# Per-instance keypoint data
┄┄┄┄┄┄┄┄┄┄┄┄┄┄┄┄┄┄┄┄

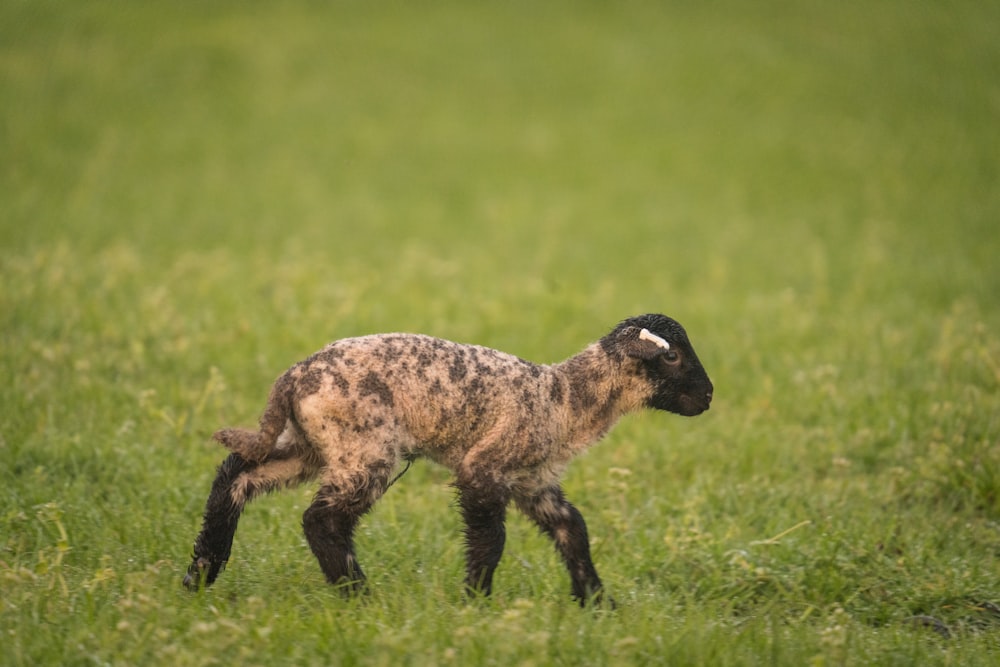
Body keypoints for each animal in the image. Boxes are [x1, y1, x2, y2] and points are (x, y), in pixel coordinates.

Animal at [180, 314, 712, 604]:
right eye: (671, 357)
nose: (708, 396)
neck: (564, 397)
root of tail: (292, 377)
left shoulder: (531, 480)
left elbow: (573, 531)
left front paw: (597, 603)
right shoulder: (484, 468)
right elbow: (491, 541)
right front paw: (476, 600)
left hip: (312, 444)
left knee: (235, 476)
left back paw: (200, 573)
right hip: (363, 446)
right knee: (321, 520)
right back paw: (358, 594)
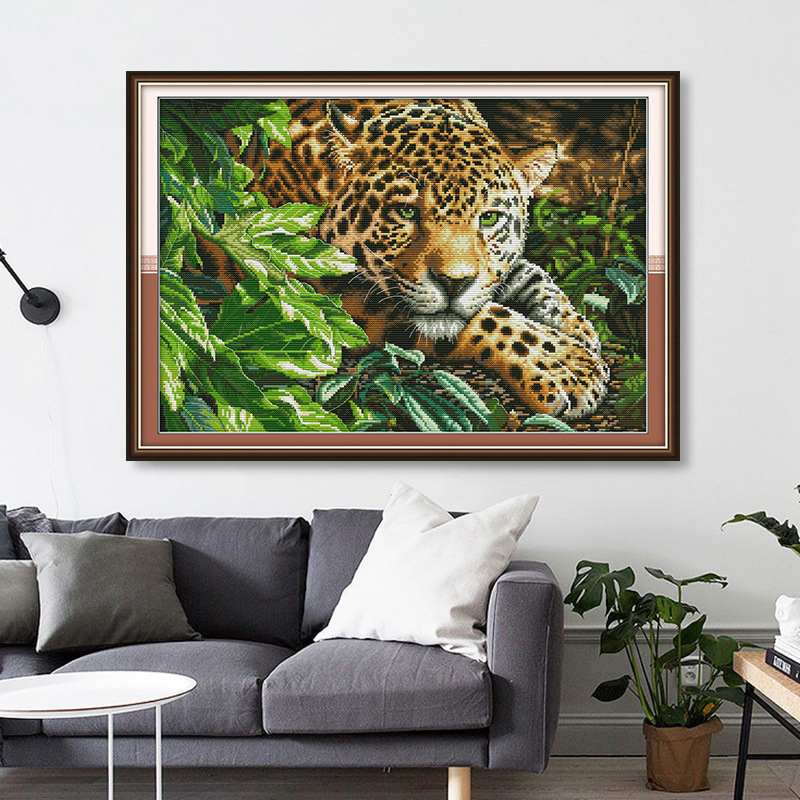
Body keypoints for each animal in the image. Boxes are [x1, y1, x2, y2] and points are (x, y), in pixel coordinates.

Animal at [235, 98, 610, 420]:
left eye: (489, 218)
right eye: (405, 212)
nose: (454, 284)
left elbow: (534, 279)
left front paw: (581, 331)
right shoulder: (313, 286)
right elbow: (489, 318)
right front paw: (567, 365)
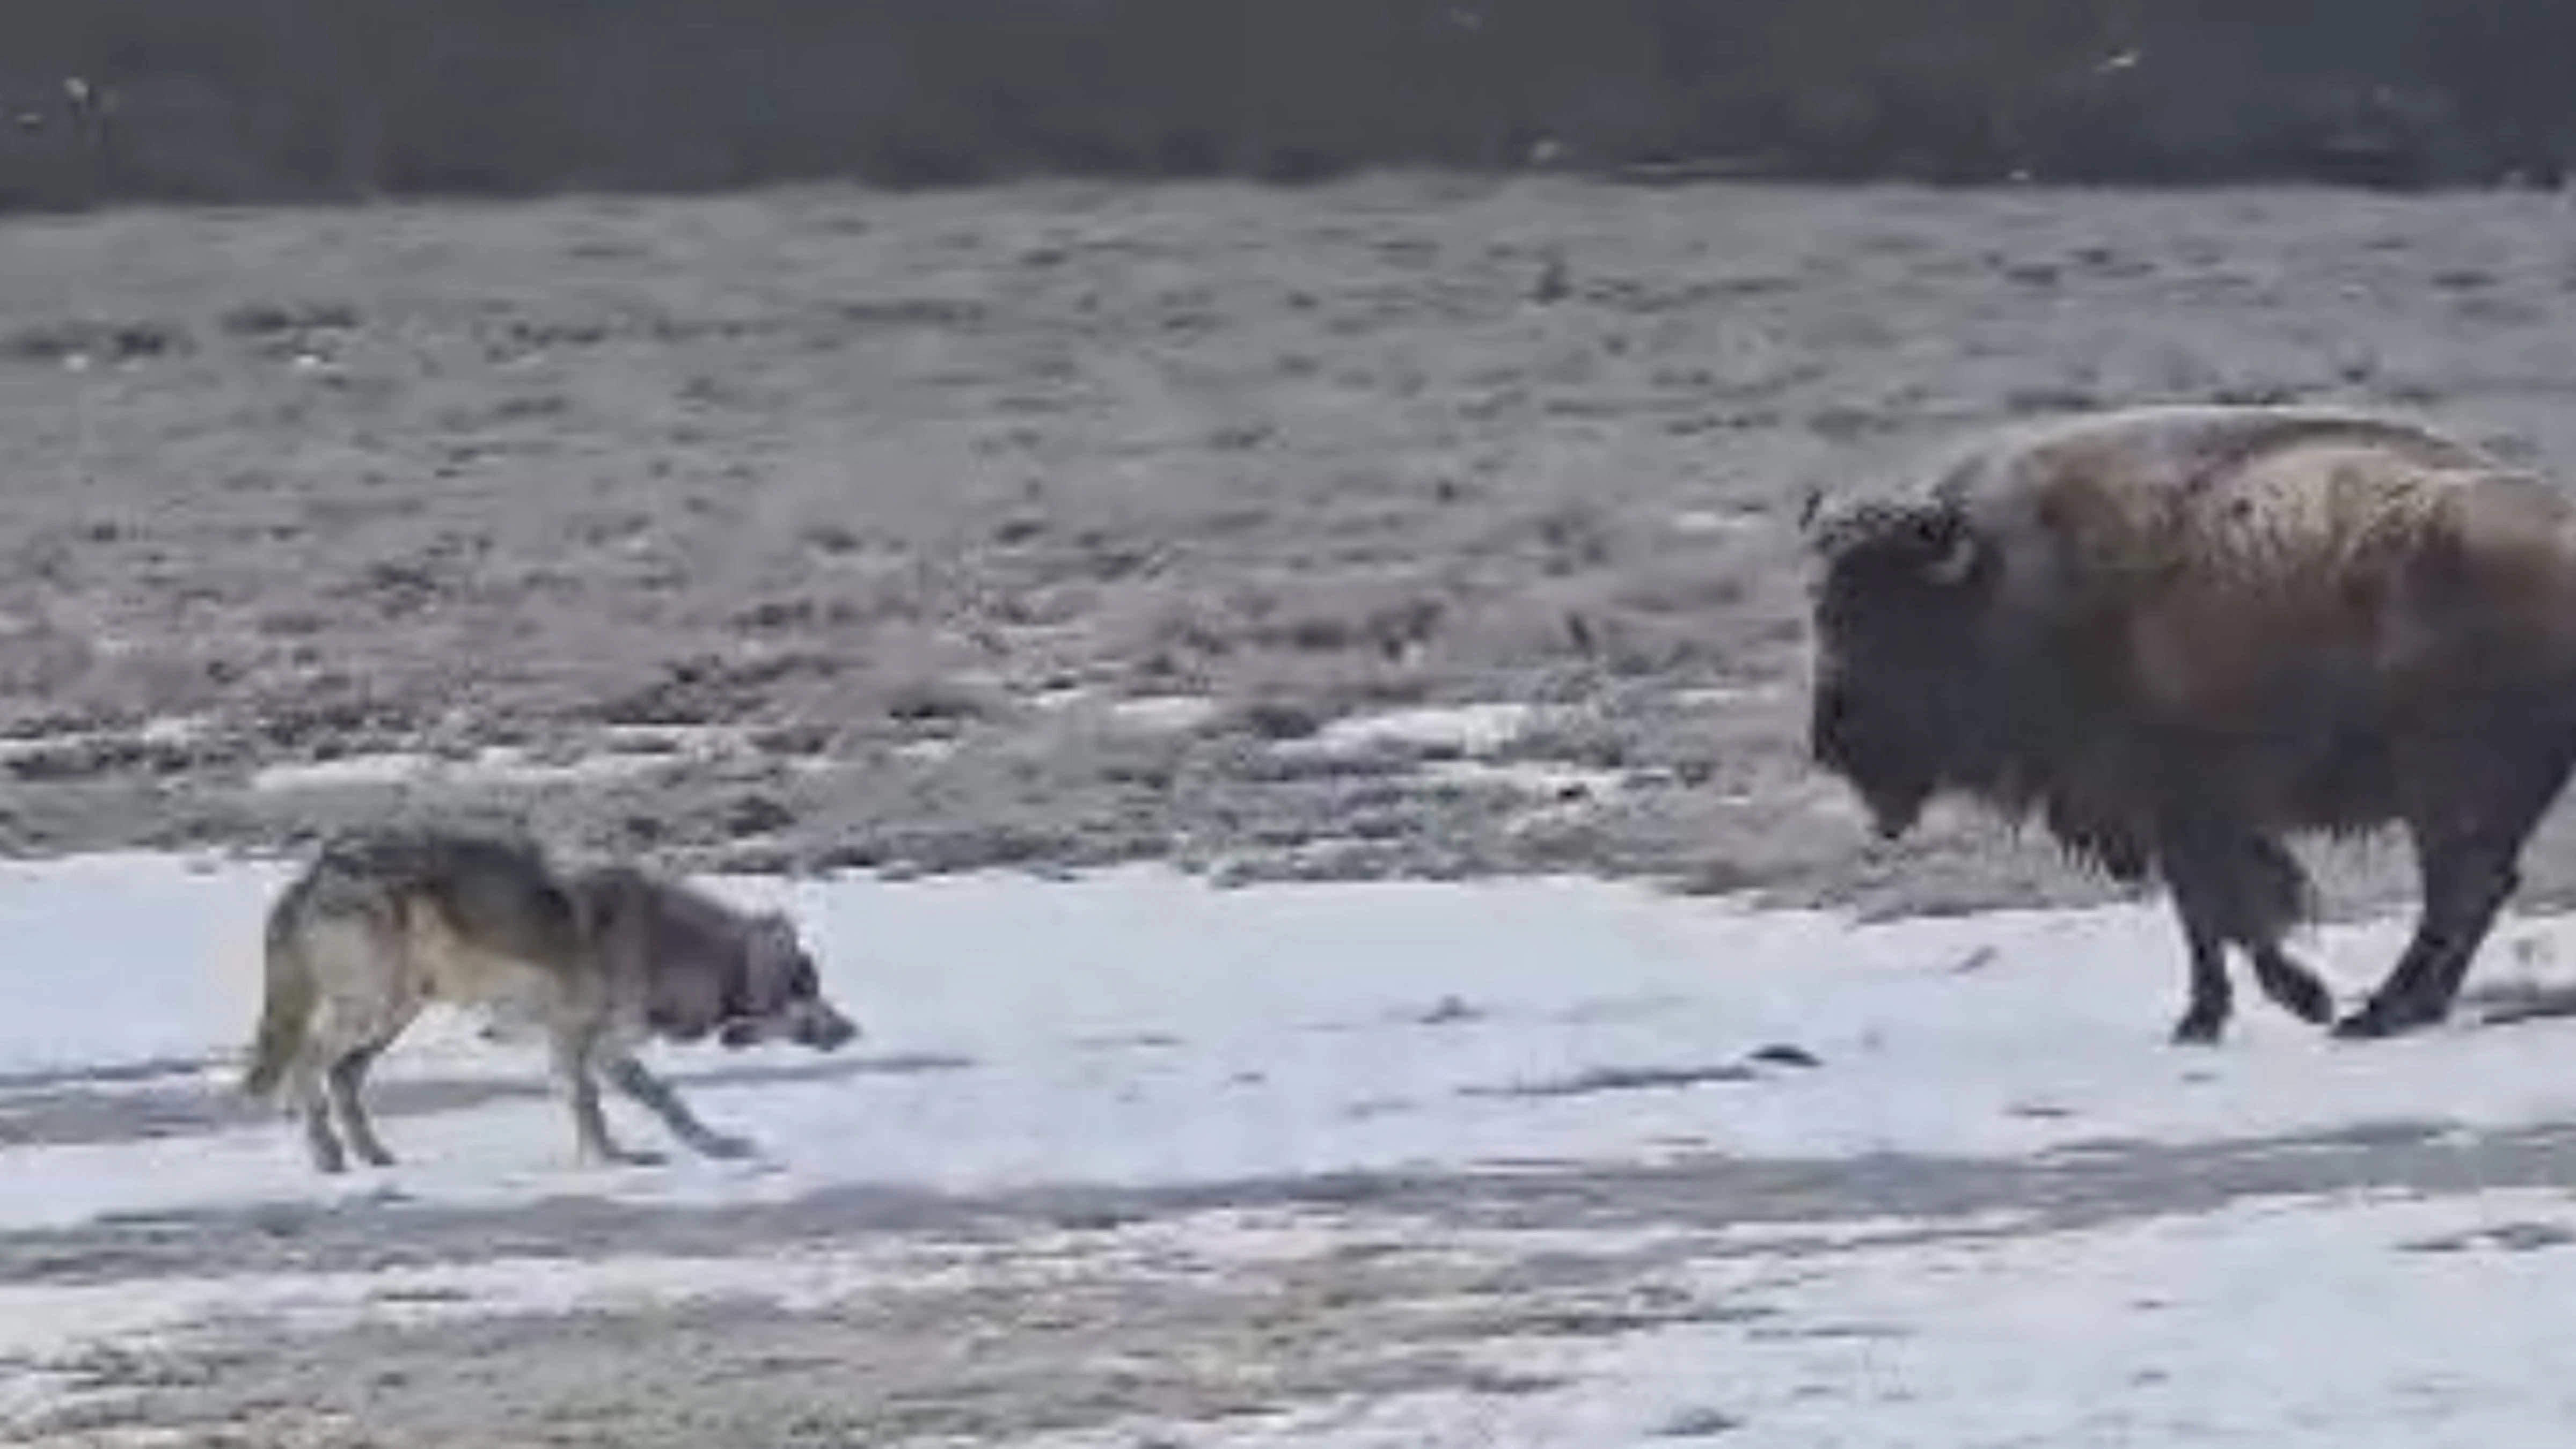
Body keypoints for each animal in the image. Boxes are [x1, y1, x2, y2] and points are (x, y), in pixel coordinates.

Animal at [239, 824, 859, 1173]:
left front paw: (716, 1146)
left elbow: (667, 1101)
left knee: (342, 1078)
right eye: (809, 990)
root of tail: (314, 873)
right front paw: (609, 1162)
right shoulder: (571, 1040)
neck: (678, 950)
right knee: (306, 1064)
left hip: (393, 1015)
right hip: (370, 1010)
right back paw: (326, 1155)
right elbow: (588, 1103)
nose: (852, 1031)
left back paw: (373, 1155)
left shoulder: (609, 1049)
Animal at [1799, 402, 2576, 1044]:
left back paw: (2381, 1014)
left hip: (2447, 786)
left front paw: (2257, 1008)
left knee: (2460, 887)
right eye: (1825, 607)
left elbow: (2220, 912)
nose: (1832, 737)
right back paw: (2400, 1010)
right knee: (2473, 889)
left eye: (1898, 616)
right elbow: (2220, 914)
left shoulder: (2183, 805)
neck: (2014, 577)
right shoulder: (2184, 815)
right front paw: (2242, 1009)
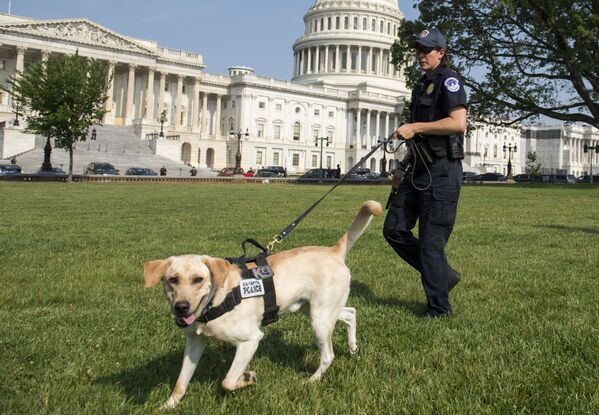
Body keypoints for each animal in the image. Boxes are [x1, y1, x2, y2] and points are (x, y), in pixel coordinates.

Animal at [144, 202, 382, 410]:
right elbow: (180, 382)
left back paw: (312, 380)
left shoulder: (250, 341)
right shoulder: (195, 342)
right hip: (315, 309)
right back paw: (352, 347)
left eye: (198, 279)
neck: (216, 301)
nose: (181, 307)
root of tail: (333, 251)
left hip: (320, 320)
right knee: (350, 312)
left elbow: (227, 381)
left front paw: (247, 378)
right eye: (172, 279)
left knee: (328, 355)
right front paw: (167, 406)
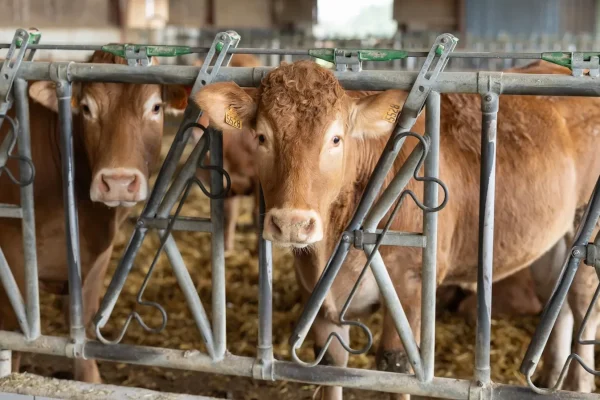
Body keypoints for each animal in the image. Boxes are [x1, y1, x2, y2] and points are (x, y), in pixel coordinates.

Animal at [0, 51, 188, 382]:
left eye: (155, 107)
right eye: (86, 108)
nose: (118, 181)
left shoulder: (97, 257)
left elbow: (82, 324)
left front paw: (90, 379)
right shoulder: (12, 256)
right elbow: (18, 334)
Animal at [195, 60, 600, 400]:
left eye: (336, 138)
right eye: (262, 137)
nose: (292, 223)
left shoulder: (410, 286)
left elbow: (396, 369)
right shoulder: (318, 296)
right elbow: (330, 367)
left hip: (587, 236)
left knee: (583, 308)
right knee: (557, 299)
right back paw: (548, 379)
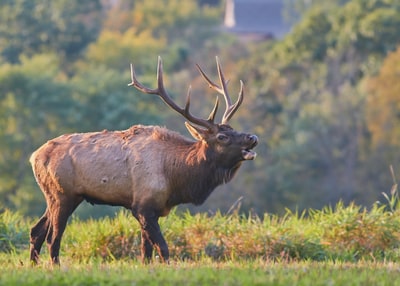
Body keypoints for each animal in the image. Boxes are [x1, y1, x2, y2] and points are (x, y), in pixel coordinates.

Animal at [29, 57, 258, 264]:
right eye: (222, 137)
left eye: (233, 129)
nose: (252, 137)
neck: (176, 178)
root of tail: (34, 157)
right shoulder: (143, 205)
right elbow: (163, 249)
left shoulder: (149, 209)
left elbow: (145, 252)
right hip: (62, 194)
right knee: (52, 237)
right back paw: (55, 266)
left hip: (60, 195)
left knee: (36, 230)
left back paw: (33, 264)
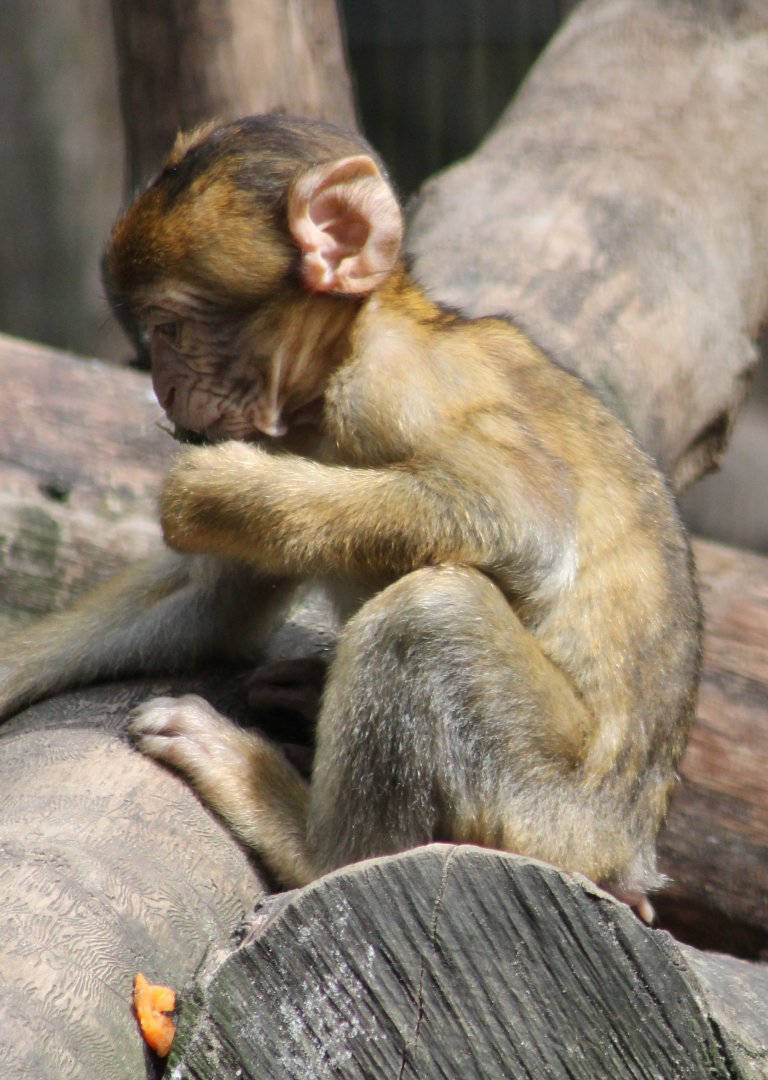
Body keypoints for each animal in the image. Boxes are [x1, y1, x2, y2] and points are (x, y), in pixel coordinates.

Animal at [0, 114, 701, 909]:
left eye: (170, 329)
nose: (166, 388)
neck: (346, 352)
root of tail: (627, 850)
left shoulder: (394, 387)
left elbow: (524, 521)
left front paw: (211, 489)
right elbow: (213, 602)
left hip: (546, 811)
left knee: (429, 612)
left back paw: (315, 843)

┄┄┄┄┄┄┄┄┄┄┄┄┄┄┄┄┄┄┄┄

# To do
Take the lines above from the top of the records through the one with "right hip: (363, 446)" and repeat them exactly, without any pictures.

# Exercise result
Body keypoints for each animal in the image. Boxes are [x1, y1, x2, y2] and points are (x, y), in pixel coordinates.

Animal at [180, 314, 712, 604]:
right eye: (671, 357)
nose: (708, 396)
neck: (564, 397)
root of tail: (292, 377)
left shoulder: (531, 480)
left elbow: (573, 531)
left front paw: (597, 603)
right shoulder: (484, 468)
right elbow: (491, 541)
right front paw: (476, 600)
left hip: (312, 444)
left knee: (235, 476)
left back paw: (200, 573)
right hip: (363, 446)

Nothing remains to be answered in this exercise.